• **文本節錄**:
************
我們可以用 command make -W user/ls.c -n user/_ls 去觀察 user/_ls 從頭到尾是怎麼產生的。

可以看到 %.o : %.c 這個 rule 並不在 Makefile 裡面!

其實我們在 Makefile 裡面明確設定的 rule，被稱為 explicit rule，而沒有被我們明確設定的 rule，且有在 GNU Make 裡面 built-in 的 rule 被稱為 implicit rule。

當 implicit rule 存在，且不存在相對應的 explicit rule 的時候，就會去使用 implicit rule

想知道當前的 Makefile 有哪些 implicit rule，可以使用 command make -p -f /dev/null > default_rules.txt

這邊使用的 implicit rule 會是

    %.o: %.c
            $(CC) $(CPPFLAGS) $(CFLAGS) -c -o $@ $<

$@
- the name of the target
- 假如目前是 ls.o: ls.c，則 $@ 的值會是 ls.o
$<
- 第一個 prerequisites
- 假如目前是 ls.o: ls.c aaa bbb，則 $< 的值會是 ls.c
$^
- 全部的 prerequisites
- 假如目前是 ls.o: ls.c aaa bbb，則 $^ 的值會是 ls.c aaa bbb

user.ld

OUTPUT_ARCH( "riscv" )
************
• **提供資料**:
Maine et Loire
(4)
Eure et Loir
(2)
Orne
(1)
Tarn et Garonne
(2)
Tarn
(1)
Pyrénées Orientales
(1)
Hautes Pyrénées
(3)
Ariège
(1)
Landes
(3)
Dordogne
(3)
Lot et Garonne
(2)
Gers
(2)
************
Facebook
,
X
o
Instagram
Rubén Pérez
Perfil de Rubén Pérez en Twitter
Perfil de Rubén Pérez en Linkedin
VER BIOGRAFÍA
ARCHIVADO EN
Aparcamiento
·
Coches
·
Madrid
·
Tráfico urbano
************
• **任務要求**:
根據關於 Makefile 的文本節錄，沒有在 Makefile 裡明確設定、但內建於 GNU Make 的 rule 被稱為什麼？

• **任務答案**:
這類 rule 被稱為 implicit rule。